Étiquette : Fleuve noir
Saison de mort par Jack Ketchum

Fiche de Saison de mort
Titre : Saison de mort
Auteur : Jack Ketchum
Traduction : A. Frezouls
Date de parution : 1981
Editeur : Fleuve noir / Gore
Première page de Saison de mort
« Ils la regardèrent traverser la prairie et s’enfoncer dans les bois. Elle avait l’air gauche. Elle serait facile à attraper.
Ils prirent tout leur temps pour casser de petites branches de bouleau et en enlever l’écorce. Ils se regardaient en souriant, sans rien dire. Ils finirent d’écorcer leurs baguettes puis partirent à ses trousses.
Elle courait dans l’herbe épaisse, au milieu des bouleaux et des pins. Elle entendait leurs voix derrière elle, légères et musicales; on aurait dit des enfants jouant dans le noir. Elle se souvenait de leurs mains sur elle. De petites mains fortes aux ongles crochus et sales qui l’avaient profondément griffée. Elle frissonna. Elle les entendait rire tout près. Devant elle, la forêt s’épaississait.

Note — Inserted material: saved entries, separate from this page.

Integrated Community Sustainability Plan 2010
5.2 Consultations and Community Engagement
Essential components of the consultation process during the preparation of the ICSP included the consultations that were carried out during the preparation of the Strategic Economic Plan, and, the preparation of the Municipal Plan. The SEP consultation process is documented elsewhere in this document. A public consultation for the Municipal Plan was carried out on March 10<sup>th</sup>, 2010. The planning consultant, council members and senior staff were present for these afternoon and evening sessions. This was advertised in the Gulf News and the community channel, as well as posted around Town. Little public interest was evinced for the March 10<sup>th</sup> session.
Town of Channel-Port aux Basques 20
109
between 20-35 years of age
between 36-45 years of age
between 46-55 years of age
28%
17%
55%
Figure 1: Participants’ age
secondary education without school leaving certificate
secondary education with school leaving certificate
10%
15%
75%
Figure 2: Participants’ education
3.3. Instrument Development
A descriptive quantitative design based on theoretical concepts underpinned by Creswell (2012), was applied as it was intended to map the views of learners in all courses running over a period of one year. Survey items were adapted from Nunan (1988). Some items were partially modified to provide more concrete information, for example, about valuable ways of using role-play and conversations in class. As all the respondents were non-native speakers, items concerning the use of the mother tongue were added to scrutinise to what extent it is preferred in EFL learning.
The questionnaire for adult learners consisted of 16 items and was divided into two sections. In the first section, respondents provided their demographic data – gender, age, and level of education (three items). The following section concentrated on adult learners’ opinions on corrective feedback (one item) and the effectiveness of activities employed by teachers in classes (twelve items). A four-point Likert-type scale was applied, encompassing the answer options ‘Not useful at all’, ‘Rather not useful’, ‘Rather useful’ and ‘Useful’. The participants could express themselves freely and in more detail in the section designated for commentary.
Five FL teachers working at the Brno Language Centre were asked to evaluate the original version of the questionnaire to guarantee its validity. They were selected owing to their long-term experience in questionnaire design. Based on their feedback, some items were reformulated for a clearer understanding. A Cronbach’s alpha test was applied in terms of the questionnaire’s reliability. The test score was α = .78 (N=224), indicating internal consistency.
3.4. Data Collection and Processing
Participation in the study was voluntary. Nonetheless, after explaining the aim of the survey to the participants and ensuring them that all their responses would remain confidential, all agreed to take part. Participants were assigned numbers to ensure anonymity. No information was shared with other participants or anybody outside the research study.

Elle allait moins vite à présent. Des branches s’accrochaient à ses cheveux et piquaient cruellement ses yeux. Elle croisa ses bras nus devant son visage pour le protéger. Ils furent rapidement en sang. Elle commença à pleurer. »
Extrait de : J. Ketchum. « Saison de mort. »
Cache-cache effroyable par Jack Ketchum
Fiche de Cache-cache effroyable
Titre : Cache-cache effroyable
Auteur : Jack Ketchum
Traduction : F. Mondoloni
Date de parution : 1981
Editeur : Fleuve noir / Gore
Première page de Cache-cache effroyable
« Je ne suis pas de ceux qui croient aux mauvais présages. Par contre, je sais très bien reconnaître quand je suis dans la merde. Voyez plutôt.
Je m’activais sur un tas de petit bois de charpente. On recherchait des planchettes qui se trouvaient à deux mètres cinquante environ, en haut du tas. On avait presque descendu le tas suivant quand on s’aperçut qu’il en restait deux ou trois qui n’étaient pas trop abîmées. Je grimpai en récupérer une, mais au moment précis où je la saisis, le câble en acier vint se casser tout net sur le tas de bois qui me soutenait. Je faillis être décapité. Je perdis l’équilibre et me retrouvai trois mètres plus bas sur le bitume sous une pluie de lattes de bois.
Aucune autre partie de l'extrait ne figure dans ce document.